As they both knew, the lesson left by the giant chemical firm about the potential misuses of science was among the most shockingly savage on record: having enthusiastically participated in the program of genocide instituted by the Third Reich—even to the point of operating a slave labor camp within Auschwitz—the company had been dismantled by the Allies immediately after the war, its directors convicted as war criminals.

“No. It came from one of the successor companies, Hoechst. It was in their files, all they had on this man.” She smiled. “I think the Germans do not throw much away.”

“So we were right about this guy—he was with Ehrlich.”

He looked at her. “You’re unbelievable, you know that?”

“No, just curious.

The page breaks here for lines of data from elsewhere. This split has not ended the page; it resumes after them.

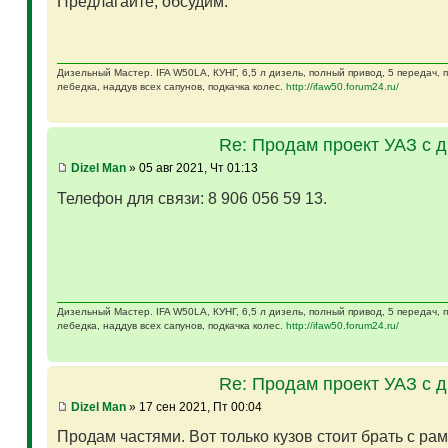
Предлагайте, обсудим.
Дизельный Мастер. IFA W50LA, КУНГ, 6,5 л дизель, полный привод, 5 передач,
лебедка, наддув всех сапунов, подкачка колес.
http://ifaw50.forum24.ru/
Re: Продам проект УАЗ с 
Dizel Man
» 05 авг 2021, Чт 01:13
Телефон для связи: 8 906 056 59 13.
Дизельный Мастер. IFA W50LA, КУНГ, 6,5 л дизель, полный привод, 5 передач,
лебедка, наддув всех сапунов, подкачка колес.
http://ifaw50.forum24.ru/
Re: Продам проект УАЗ с 
Dizel Man
» 17 сен 2021, Пт 00:04
Продам частями. Вот только кузов стоит брать с ра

Same as you. We still know very little of his work.”

But he could see she was her old self; her sense of intense preoccupation replaced, at least for the moment, by an openness appealing beyond description. “You’re also very beautiful,” he added, spontaneously. “I think you’ve definitely earned some more champagne.”

“No, thank you.” She took his hand and kissed it gently. “I think now is the time to do the rest of our celebrating.”